Russell held a six-thousandths advantage over Norris heading into the final runs only to see Hamilton charge to the top of the order.

But Russell denied the seven-time world champion his first pole since the F1 Hungarian Grand Prix last year - 350 days ago - to put his machine on pole. Norris failed to improve his with last lap, finishing 0.211 sec back.

"What a feeling," said Russell. "At the start of this year we couldn't have even dreamt of being on pole.

"The car at the moment is feeling so good, it really came alive, and what a joy to ride around this circuit. The crowd give us so much energy, and I don't think Silverstone could've dreamt of three Brits in the top three."

Hamilton said: "We definitely didn't expect to be on the front row this weekend but this is huge for us as a team. The car felt fantastic out there."

Norris, 81 points behind Verstappen in the championship, added: "It's meant to rain again tomorrow, so I'm excited. We're quick and I can bring the fight to George tomorrow."

Red Bull have dominated the sport for the past two-and-a-half years but their supremacy appears as though it is finally coming to an end.

Verstappen only snuck through to Q2 after he ran through the gravel through Copse - the same corner where Hamilton punted him out of the race in 2021.
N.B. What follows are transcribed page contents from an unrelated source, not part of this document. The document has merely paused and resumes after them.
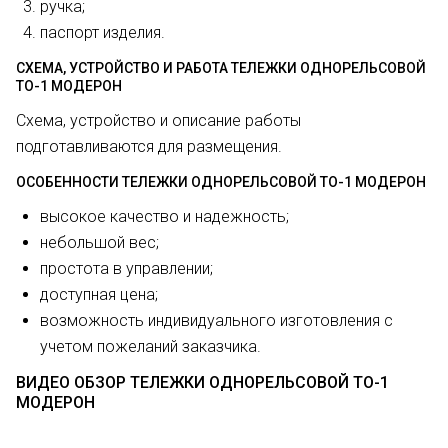
ручка;
паспорт изделия.
СХЕМА, УСТРОЙСТВО И РАБОТА ТЕЛЕЖКИ ОДНОРЕЛЬСОВОЙ
ТО-1 МОДЕРОН
Схема, устройство и описание работы
подготавливаются для размещения.
ОСОБЕННОСТИ ТЕЛЕЖКИ ОДНОРЕЛЬСОВОЙ ТО-1 МОДЕРОН
высокое качество и надежность;
небольшой вес;
простота в управлении;
доступная цена;
возможность индивидуального изготовления с
учетом пожеланий заказчика.
ВИДЕО ОБЗОР ТЕЛЕЖКИ ОДНОРЕЛЬСОВОЙ ТО-1
МОДЕРОН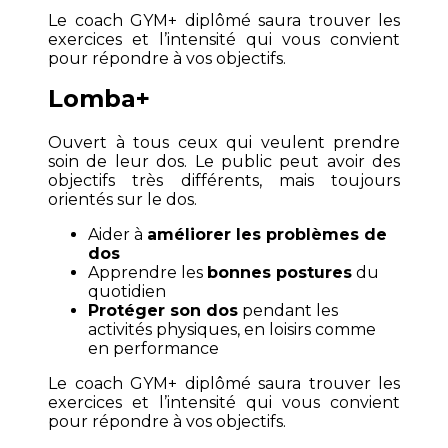
Le coach GYM+ diplômé saura trouver les
exercices et l’intensité qui vous convient
pour répondre à vos objectifs.
Lomba+
Ouvert à tous ceux qui veulent prendre
soin de leur dos. Le public peut avoir des
objectifs très différents, mais toujours
orientés sur le dos.
Aider à
améliorer les problèmes de
dos
Apprendre les
bonnes postures
du
quotidien
Protéger son dos
pendant les
activités physiques, en loisirs comme
en performance
Le coach GYM+ diplômé saura trouver les
exercices et l’intensité qui vous convient
pour répondre à vos objectifs.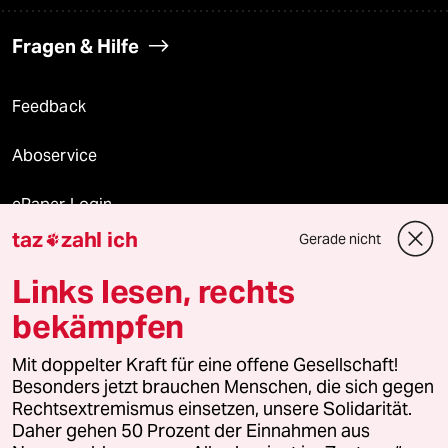
Fragen & Hilfe
Feedback
Aboservice
ePaper Login
taz
zahl ich
Gerade nicht

Downloads für Abonnierende
Links lesen, rechts
bekämpfen
© 2026 taz Verlags und Vertriebs GmbH
Alle Rechte vorbehalten. Bei rechtlichen Fragen oder für Genehmigungen
Mit doppelter Kraft für eine offene Gesellschaft!
wenden Sie sich bitte an
lizenzen@taz.de
Besonders jetzt brauchen Menschen, die sich gegen
Rechtsextremismus einsetzen, unsere Solidarität.
Daher gehen 50 Prozent der Einnahmen aus
Feedback
Redaktionsstatut
Kommune-Richtlinien
KI-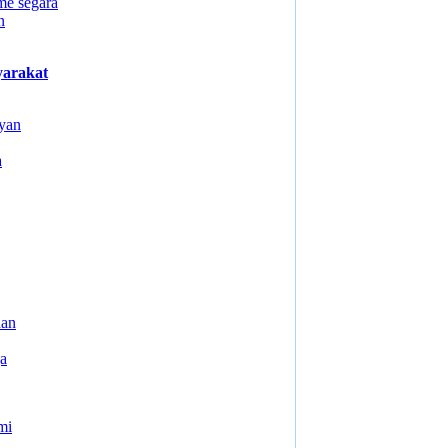
me segara
n
arakat
yan
a
nan
ga
mi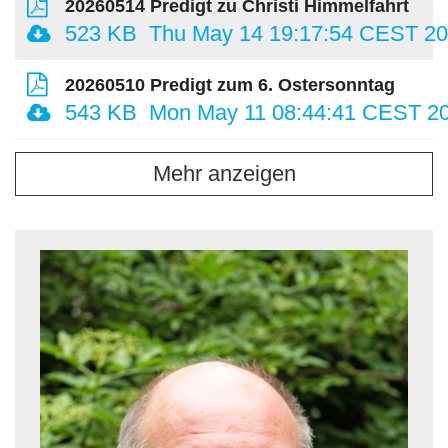
20260514 Predigt zu Christi Himmelfahrt
523 KB
Thu May 14 19:17:54 CEST 2
20260510 Predigt zum 6. Ostersonntag
543 KB
Mon May 11 08:44:41 CEST 2
Mehr anzeigen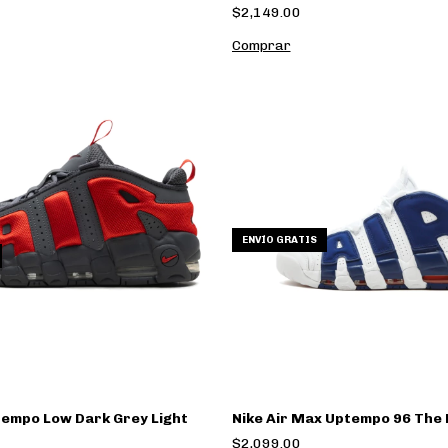
$2,149.00
Comprar
ENVÍO GRATIS
tempo Low Dark Grey Light
Nike Air Max Uptempo 96 The
$2,099.00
The crowd cheered Verstappen's off-road excursion but the Dutchman was able to recover back to the track before hauling his Red Bull safely up the order. However, he was a distant 0.384 sec behind Russell in the end. Oscar Piastri finished fifth for McLaren with Nico Hulkenberg a surprise sixth for Haas.

Despite signing a two-year extension to stay at Red Bull just over a month ago, Sergio Perez's future is in doubt once again following a poor run which has seen him score just 15 points in his last five appearances. And Perez will start only 19th after he crashed out of Q1. Perez had just switched from the intermediates to dry rubber when he ran wide at Copse before hitting the damp asphalt and spinning into the gravel.

"Can they move me forward?" said Perez over the radio. "All I need is to be pushed back. There is tarmac over there."

However, Perez's race engineer Hugh Bird informed the Mexican that help from the marshals would see him disqualified. Perez was out, leaving team principal Christian Horner shaking his head on the Red Bull pit wall.